IE6 Ignoring heights/widths
Yeah, ie6 doesn’t understand min-width, and instead treats the width: with the same flexibility. Not a lot you can do here except ensure that you add a width (or height for that matter) and some sort of overflow rule to the element nested inside the element being pushed out.
IE6 Ignoring overflow:hidden
speaking of overflows! IE6 will often ignore the overflow:hidden and overflow:scroll, displaying the content that is outside the bounds of your div anyway, which is ruddy annoying. Easily fixed by adding a position:relative to the div (and sometimes its parent div)
IE6 and Jquery text looking crap on fadeOut or fadeIn
This is all to do with clear type and opacity. IE6 (and 7 for that matter, and i believe 8) lose the clear type on fonts as soon as you start to animate them in any way – making them look like a pile of jaggidy crap. Easiest fix? Add a SOLID colour to the background of the element with the text in. Where this isn’t possible (if the text goes over a gradient or other non solid background) you have to opt for a more complex workaround which involves having a  panel in front of the content that you fade in and out instead (think of it like a cover that starts see through and then whites out) it looks like the text is fading out, in reality it is the panel fading in.

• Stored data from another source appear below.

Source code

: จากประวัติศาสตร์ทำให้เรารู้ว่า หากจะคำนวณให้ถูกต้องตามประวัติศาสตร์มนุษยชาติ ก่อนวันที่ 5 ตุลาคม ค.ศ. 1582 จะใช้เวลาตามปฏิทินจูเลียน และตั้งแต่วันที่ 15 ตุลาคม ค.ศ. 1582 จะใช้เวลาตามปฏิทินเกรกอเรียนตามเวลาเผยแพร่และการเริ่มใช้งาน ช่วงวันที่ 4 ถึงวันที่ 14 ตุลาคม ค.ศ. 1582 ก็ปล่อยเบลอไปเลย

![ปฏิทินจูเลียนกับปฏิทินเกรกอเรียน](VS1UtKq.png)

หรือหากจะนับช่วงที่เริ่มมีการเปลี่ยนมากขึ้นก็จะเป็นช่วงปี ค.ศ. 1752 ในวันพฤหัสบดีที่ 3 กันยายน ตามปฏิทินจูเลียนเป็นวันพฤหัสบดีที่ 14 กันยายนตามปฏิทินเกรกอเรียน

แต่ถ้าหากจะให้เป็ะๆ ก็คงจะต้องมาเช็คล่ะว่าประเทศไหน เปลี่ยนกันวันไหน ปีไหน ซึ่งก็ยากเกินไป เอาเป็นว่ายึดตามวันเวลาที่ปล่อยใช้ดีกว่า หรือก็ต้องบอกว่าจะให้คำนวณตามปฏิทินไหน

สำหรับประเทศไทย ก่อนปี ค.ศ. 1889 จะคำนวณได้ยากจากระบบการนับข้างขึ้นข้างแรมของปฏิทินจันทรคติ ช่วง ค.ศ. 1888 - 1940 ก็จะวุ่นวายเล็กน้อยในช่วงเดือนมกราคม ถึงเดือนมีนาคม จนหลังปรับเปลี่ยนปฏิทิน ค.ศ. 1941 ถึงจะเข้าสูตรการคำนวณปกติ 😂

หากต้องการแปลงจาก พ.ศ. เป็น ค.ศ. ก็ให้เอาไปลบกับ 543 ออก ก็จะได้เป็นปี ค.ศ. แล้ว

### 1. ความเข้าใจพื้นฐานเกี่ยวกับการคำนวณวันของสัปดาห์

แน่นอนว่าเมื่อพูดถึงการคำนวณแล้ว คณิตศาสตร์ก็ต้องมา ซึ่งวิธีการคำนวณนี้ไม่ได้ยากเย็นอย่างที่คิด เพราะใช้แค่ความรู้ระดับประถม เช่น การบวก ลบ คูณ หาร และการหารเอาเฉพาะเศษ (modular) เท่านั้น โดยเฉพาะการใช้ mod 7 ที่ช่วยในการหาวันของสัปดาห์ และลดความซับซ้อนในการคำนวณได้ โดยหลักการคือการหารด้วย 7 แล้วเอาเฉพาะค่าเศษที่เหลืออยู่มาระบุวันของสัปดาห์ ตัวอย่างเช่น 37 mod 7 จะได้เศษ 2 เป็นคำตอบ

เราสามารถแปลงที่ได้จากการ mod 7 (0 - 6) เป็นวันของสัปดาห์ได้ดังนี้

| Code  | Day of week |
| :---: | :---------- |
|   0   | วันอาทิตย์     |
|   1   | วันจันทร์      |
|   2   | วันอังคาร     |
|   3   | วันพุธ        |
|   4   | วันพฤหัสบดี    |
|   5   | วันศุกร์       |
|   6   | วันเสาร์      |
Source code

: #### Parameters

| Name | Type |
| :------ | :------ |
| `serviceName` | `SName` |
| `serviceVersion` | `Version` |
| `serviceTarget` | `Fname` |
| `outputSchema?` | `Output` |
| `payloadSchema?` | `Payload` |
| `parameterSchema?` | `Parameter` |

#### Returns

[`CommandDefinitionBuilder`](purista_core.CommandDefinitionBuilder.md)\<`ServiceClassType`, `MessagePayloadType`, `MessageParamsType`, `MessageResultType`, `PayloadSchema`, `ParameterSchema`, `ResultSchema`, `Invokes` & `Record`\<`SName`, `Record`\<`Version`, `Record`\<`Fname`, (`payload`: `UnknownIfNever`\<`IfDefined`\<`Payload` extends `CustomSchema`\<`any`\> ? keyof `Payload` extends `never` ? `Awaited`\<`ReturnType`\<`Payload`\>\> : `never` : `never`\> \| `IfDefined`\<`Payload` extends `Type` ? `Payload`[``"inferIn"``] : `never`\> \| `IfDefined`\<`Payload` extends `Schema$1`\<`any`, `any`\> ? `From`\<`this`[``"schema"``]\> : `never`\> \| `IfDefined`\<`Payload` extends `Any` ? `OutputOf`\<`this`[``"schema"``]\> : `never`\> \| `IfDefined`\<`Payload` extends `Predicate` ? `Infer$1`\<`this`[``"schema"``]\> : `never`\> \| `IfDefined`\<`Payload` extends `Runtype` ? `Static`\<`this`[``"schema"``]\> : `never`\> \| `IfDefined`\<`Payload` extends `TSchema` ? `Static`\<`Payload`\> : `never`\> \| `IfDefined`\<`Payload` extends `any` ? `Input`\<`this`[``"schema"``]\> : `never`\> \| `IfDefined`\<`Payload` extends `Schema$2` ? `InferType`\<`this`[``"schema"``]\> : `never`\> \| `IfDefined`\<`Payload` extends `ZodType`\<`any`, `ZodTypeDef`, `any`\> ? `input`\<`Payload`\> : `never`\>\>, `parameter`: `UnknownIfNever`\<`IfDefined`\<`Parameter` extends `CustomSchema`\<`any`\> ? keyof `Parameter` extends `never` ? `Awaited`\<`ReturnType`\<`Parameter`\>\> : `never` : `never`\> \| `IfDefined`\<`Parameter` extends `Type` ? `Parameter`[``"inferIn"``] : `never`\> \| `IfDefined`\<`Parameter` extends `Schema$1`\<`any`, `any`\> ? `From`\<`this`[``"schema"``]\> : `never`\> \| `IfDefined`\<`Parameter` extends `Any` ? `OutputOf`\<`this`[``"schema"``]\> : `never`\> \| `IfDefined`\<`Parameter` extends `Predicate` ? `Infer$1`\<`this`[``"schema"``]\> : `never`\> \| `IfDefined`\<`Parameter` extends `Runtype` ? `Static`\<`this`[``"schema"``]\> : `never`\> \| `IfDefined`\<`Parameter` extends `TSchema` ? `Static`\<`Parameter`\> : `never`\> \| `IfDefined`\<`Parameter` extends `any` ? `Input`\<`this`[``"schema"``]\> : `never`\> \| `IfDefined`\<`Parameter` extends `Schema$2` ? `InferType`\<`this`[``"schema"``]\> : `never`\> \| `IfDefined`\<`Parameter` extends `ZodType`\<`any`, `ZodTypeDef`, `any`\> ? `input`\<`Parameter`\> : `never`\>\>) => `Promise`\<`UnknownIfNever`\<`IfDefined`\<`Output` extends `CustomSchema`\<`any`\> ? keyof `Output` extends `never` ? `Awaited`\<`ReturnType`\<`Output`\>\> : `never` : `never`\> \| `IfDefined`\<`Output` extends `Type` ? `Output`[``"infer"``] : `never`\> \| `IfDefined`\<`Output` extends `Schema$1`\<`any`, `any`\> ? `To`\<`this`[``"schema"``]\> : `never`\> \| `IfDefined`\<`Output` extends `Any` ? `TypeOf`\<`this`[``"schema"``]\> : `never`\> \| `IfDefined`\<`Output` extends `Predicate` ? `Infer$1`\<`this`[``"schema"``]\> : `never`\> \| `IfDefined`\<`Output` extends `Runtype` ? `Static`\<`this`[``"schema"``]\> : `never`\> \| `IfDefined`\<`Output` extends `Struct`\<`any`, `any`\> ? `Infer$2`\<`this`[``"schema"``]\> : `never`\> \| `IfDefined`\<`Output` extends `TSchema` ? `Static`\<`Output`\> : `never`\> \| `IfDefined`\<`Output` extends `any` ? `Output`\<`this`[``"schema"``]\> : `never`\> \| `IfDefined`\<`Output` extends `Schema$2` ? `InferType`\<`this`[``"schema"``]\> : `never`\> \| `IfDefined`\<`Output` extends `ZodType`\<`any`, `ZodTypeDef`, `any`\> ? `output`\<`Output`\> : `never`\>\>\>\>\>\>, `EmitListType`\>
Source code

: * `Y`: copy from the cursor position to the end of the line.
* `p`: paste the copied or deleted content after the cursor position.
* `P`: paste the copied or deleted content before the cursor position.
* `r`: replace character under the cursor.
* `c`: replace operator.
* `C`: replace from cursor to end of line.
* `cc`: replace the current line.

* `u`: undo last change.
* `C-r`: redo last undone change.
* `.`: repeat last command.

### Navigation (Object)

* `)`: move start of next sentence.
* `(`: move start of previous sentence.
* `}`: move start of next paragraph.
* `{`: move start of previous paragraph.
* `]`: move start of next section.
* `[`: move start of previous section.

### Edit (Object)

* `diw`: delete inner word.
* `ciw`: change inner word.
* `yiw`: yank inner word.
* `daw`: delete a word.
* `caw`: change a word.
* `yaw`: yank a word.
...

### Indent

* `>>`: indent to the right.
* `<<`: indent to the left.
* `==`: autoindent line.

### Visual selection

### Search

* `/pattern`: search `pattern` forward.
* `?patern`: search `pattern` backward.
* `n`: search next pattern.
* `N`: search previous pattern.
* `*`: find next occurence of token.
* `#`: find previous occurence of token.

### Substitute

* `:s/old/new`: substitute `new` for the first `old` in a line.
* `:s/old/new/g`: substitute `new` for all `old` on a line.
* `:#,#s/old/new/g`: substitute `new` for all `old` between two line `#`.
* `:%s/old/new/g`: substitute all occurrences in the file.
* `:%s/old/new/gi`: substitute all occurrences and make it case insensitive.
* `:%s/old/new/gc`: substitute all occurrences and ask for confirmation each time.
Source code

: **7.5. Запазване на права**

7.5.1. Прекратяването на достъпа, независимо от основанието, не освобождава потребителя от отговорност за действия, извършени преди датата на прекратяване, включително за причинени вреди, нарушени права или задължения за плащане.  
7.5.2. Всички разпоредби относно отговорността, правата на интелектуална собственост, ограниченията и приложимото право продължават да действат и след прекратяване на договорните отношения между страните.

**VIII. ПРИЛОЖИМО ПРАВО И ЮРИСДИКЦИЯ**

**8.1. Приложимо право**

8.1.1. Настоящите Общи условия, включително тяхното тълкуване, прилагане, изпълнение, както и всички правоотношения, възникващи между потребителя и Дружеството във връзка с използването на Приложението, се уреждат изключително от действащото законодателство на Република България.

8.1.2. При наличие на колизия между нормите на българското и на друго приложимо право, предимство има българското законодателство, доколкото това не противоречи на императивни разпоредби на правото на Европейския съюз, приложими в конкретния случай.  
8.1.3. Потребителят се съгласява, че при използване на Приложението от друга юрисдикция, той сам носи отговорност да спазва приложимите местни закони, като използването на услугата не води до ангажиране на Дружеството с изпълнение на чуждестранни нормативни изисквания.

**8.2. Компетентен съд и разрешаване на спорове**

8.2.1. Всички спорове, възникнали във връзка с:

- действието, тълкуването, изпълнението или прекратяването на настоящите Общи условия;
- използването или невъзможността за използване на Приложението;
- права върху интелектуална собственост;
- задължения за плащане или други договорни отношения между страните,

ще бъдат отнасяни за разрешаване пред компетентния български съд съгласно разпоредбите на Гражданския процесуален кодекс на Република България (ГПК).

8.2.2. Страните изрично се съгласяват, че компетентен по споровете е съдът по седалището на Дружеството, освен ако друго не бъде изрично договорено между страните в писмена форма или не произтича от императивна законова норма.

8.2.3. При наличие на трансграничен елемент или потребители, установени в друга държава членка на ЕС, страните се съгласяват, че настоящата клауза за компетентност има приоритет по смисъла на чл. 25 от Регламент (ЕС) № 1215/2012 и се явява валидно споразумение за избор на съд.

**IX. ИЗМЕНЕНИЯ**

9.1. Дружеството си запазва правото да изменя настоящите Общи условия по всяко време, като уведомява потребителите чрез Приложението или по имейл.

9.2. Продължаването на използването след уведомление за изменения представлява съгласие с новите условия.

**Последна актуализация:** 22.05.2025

IE6 PNG Support // :hover pseudo class // background positioning
is frankly, crap. IE will not support transparency on PNG images UNLESS (and here is a little known fact) you save the PNG as a PNG8 file (get fireworks, it makes this easy). This does have some drawbacks though as, like gif files, PNG8’s are limited to 256 colors (but unlike gifs do support alpha transparency – that is where something is kind of half see though like a shadow). If you need better quality transparent images than pNG8 can provide (a good example of this is always with gradianted images/logos) then the best PNG fix I have used is Belated PNG . It is a JavaScript based fix, and it does slow your page down when it is run on animations etc but you can’t have everything. It also fixed a few other bugs in ie6 like the lack of support for the :hover pseudo class on anything that is not an anchor and has no problem allowing you to position the background as some of the other PNG fixes out there do.
Hope there is something helpful in there, I am sure I have missed a few that I use but don’t even think about anymore, as I remember any I will certainly come back and add them to the post though, and feel free to add your own in the comments
Eddie

Photoshop used to have problems saving ‘proper’ png files. They used to be silly large and have color-space problems. Well, it seems Photoshop is probably getting this right now but it still tends to create silly large image files which, when used in a web template, are a bit of a pain in the arse.